Information ou communication ?
Il s’agit aussi de replacer la question de la communication dans le contexte actuel de l’infobésité ou l’excès d’information propre à l’ère numérique. Comme l’a souligné Mark Hunyadi (UCLouvain), « Avec la multiplication des réseaux de communication et des messages, différents à chaque fois, l’utilisateur ne sait plus comment s’orienter dans cette immense manne, cette mer à messages. En fait, cette prolifération dévalue les informations elles-mêmes. Un message à faire passer, sur ceci ou sur cela, tout le monde en a. Mais c’est très différent des informations, supposées être vraies, vérifiées et donc vérifiables. Je me demande dans quelle mesure cette prolifération des messages de la com’ et les stratégies de com’ ne participent pas à cette défiance généralisée. »
Pour Sophie Lefèvre (ONE), la clé réside dans l’éducation aux médias, mais aussi dans l’expérience des personnes avec les institutions. Quand elles sont déçues, la confiance est rompue. Ca peut être le cas, si, par les expériences de vie que l’on a, la manière d’être intégré dans la société, on se rend compte qu’on est en marge, pas pris en compte… « D’où l’importance de ne pas laisser des gens sur le côté, de prendre en compte la diversité. S’adresser à une famille avec Papa, Maman, Boule et Bill et le SUV, comme cela a pû être le cas avec le Covid, cela ne va pas : ceux qui ne correspondent pas à ce schéma vont se sentir à l’écart et vont rejeter les messages qu’on a envie de faire passer… »
Bernadette Tayemans, directrice de l’asbl Question Santé jusqu’en 2020, resitue les enjeux : « Si on se rapporte à 1981, quand QS est né, l’information était aux mains du pouvoir médical. Parfois, il y avait une Encyclopédie médicale dans les maisons, et c’est tout. Il n’y avait pas moyens d’avoir accès à l’information santé sans passer par le pouvoir médical. Donc, il y a quarante ans, l’enjeu de QS était de donner accès à cette info. »
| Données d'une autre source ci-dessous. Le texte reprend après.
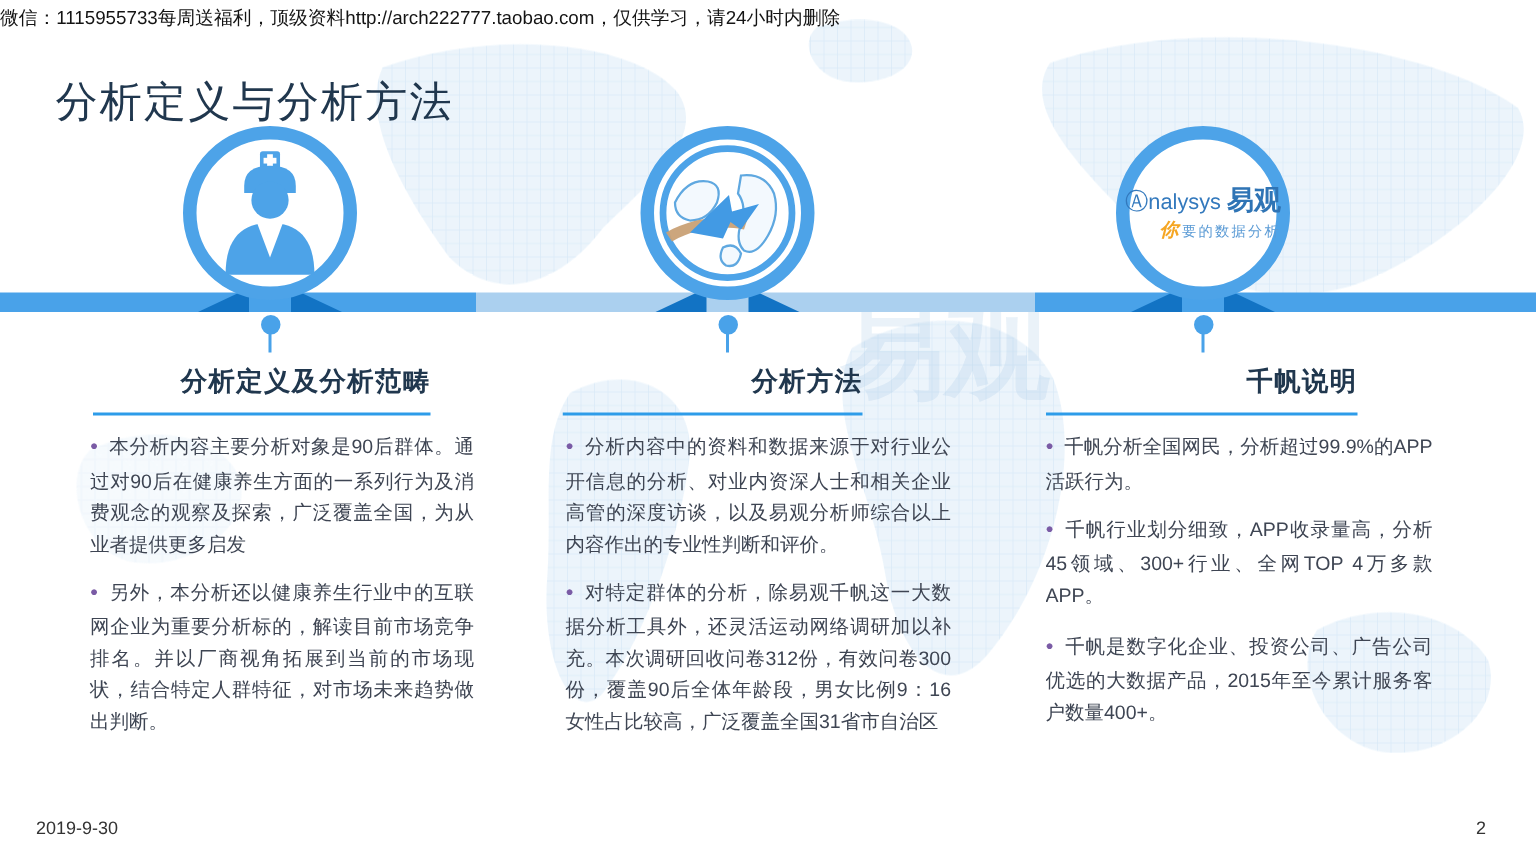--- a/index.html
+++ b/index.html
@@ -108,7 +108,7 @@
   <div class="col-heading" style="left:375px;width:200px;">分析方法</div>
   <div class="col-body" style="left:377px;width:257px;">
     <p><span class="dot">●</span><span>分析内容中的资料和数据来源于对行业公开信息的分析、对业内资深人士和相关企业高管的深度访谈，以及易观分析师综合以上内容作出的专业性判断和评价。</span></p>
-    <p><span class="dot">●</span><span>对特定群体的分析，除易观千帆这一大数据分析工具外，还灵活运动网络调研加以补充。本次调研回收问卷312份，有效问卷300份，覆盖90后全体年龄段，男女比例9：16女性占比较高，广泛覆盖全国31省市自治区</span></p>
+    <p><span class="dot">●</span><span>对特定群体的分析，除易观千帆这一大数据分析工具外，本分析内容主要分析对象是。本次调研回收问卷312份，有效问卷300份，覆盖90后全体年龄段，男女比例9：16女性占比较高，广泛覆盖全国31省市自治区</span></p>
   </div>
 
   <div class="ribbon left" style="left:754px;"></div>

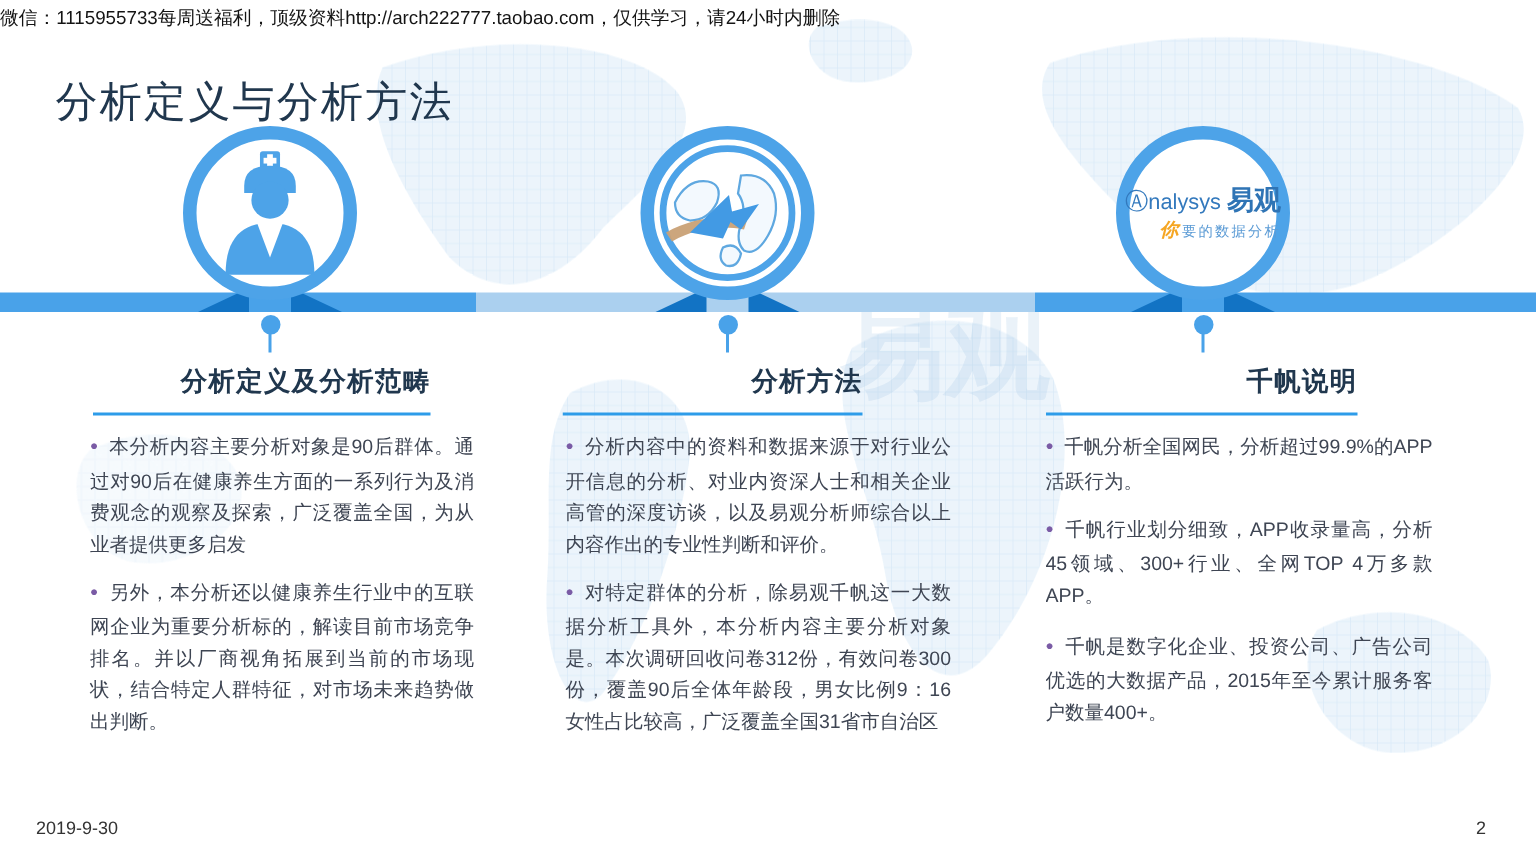--- a/index.html
+++ b/index.html
@@ -129,6 +129,7 @@
   </div>
 
   <div class="footer-date">2019-9-30</div>
+  <div class="footer-motto">数据驱动精益成长</div>
   <div class="footer-page">2</div>
 
 </div>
Aujourd’hui, cet enjeu est bouleversé, il y a de l’info partout et de la communication partout. La question est donc de savoir comment aider les personnes à trouver leur chemin et à faire des choix éclairés en matière de santé. « On ne sait plus très bien comment être entendu, sachant qu’avec les outils du numérique, mais aussi avec les médias en général, ce qui attire et intéresse, ce sont les infos qui sortent du lot, créent l’événement, choquent… Or, en éducation permanente comme en promotion de la santé, on n’est pas là pour choquer ou pour faire peur. Donc le risque est de ne pas être entendus dans le brouhaha et cette dérégulation informationnelle. On est donc vraiment dans un moment assez compliqué. Comment continuer à travailler en restant en accord avec nos objectifs et nos valeurs, et, en même temps, en arrivant à toucher le public ? »
Une réflexion partagée par les participants à cette table ronde qui plaident pour un usage raisonné des réseaux sociaux, pour des messages de qualité, qui sensibilisent sans choquer et en restant connectés à tous les publics, dans l’interpersonnel, mais sans bouder le numérique, tout en gardant la confiance. Tout un challenge.